Introduction to web scraping: Resources

Key Points

Introduction: What is web scraping?
  • Humans are good at categorizing information, computers not so much.

  • Often, data on a web site is not properly structured, making its extraction difficult.

  • Web scraping is the process of automating the extraction of data from web sites.

Selecting content on a web page with XPath
  • XML and HTML are markup languages. They provide structure to documents.

  • XML and HTML documents are made out of nodes, which form a hierarchy.

  • The hierarchy of nodes inside a document is called the node tree.

  • Relationships between nodes are: parent, child, sibling.

  • XPath queries are constructed as paths going up or down the node tree.

  • XPath queries can be run in the browser using the $x() function.

Manually scrape data using browser extensions
  • Data that is relatively well structured (in a table) is relatively easily to scrape.

  • More often than not, web scraping tools need to be told what to scrape.

  • XPath can be used to define what information to scrape, and how to structure it.

  • More advanced data cleaning operations are best done in a subsequent step.

Web scraping using Python and Scrapy
  • Scrapy is a Python framework that can be use to scrape content from the web.

  • A Scrapy project is a set of configuration files and pieces of code that tell Scrapy what to do.

  • In Scrapy, a “Spider” is the code that tells it what to do on a specific website.

  • A Scrapy project can have more than one spider but needs at least one.

  • With Scrapy, we can use XPath, CSS selectors and Regular Expressions to define what elements to scrape from a page.

  • Extracted data can be stored in “Item” objects. Such objects must be defined before they can be used.

  • Scrapy will automatically stored extracted data in CSS, JSON or XML format based on the file extension given in the -o option.

Conclusion
  • Web scraping is, in general, legal and won’t get you into trouble.

  • There are a few things to be careful about, notably don’t overwhelm a web server and don’t steal content.

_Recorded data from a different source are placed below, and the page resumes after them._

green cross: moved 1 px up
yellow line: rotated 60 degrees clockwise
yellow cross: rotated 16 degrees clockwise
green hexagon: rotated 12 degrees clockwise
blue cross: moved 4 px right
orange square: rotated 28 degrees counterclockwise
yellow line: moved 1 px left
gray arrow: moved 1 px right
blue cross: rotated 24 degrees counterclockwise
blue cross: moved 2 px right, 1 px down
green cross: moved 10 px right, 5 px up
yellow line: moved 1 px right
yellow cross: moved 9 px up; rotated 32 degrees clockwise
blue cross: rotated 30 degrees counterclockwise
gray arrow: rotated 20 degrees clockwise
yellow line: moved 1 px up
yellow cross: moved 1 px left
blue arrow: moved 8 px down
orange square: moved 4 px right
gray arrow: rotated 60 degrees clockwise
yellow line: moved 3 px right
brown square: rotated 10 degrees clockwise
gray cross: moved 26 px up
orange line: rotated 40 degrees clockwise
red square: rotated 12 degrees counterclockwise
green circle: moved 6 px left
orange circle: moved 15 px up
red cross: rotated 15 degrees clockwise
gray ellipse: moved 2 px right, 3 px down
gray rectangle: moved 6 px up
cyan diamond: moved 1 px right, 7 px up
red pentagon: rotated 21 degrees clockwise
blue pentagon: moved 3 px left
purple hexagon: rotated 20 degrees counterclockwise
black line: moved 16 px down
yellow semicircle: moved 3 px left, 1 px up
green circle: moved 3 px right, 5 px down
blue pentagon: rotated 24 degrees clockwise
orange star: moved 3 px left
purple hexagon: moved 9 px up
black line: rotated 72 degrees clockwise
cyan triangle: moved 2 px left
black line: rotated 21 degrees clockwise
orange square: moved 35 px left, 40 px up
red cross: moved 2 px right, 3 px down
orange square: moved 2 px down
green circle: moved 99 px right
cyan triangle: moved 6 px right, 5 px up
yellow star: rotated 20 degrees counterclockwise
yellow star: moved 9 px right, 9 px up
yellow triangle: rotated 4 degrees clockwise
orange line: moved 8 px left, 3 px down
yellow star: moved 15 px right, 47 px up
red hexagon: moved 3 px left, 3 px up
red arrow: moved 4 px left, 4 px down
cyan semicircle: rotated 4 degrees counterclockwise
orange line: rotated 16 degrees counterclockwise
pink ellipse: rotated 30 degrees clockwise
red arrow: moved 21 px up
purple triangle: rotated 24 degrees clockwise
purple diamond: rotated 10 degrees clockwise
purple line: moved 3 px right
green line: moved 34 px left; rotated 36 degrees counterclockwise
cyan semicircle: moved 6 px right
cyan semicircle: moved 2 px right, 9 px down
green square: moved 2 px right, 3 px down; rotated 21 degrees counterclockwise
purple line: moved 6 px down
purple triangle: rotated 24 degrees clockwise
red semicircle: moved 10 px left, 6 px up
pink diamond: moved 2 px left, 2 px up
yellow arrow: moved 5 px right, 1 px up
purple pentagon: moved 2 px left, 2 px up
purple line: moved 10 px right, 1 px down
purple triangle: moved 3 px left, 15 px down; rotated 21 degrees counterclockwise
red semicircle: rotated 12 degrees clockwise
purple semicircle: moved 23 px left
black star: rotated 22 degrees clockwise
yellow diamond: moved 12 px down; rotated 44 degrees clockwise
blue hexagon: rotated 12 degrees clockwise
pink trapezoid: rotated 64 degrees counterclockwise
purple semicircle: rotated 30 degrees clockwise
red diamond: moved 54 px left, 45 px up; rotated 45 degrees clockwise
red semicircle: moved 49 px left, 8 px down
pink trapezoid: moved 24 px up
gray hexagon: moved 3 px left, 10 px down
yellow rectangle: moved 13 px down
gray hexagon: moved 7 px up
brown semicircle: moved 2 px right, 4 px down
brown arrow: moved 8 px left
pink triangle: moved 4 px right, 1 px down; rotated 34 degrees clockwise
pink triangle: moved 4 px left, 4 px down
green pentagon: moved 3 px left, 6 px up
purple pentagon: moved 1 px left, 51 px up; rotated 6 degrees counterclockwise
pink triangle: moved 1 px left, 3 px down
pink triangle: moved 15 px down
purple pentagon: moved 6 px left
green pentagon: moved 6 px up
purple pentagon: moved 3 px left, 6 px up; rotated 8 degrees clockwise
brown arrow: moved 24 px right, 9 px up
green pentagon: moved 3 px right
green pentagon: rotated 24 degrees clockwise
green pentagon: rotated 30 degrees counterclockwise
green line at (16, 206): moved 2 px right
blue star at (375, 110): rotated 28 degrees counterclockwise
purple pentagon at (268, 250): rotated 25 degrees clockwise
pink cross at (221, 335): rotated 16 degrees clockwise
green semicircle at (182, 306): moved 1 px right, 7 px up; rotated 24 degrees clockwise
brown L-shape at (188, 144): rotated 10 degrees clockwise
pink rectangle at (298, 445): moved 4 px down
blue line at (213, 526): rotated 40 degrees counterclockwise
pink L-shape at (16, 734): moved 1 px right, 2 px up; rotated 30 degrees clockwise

  • Be nice. In doubt, ask.

Resources

Glossary

CSS selectors
CSS selectors serve a similar function to XPath, in selecting parts of an HTML document, but were designed for web development (for applying styles such as colour to parts of a document). As such, they are more popular, but are limited in what they can express relative to XPath. Every CSS selector can be translated into an equivalent XPath expression, but not vice-versa. CSS selectors are constructed by specifying properties of the targets combined with properties of their context. CSS selectors can be evaluated using the document.querySelectorAll() function.

Denial of service attack
If someone sends too many requests over a short span of time, they can prevent other “normal” users from accessing the site during that time, or even cause the server to run out of resources and crash. In fact, this is such an efficient way to disrupt a web site that hackers are often doing it on purpose. Modern web servers include measures to ward off such illegitimate use of their resources and their first line of defense often involves refusing any further requests coming from this IP address. Since, scraping tools’ usually have developed measures to avoid inadvertently launching such an attack, the risks of causing trouble is limited.

Visual scrapers
Visual scrapers are tools in which the user can visually select the elements to extract, and the logical order to follow in performing a sequence of extractions. They require little or no code, and assist in designing XPath or CSS selectors. These tools vary in how flexible they are, how easy to use, to what extent they help you identify and debug scraping problems, how easy it is to keep and transfer your scraper to another service, and how costly the service is.

Web scraping
Web scraping is a technique for targeted, automated extraction of information from websites. Similar extraction can be done manually but it is usually faster, more efficient and less error-prone to automate the task. Web scraping allows you to acquire non-tabular or poorly structured data from websites and convert it into a usable, structured format, such as a .csv file or spreadsheet.

Web scraping code of conduct

XPath
These specify parts of a tree-structured document, be it XML or HTML. They can be very specific about which nodes to include or exclude.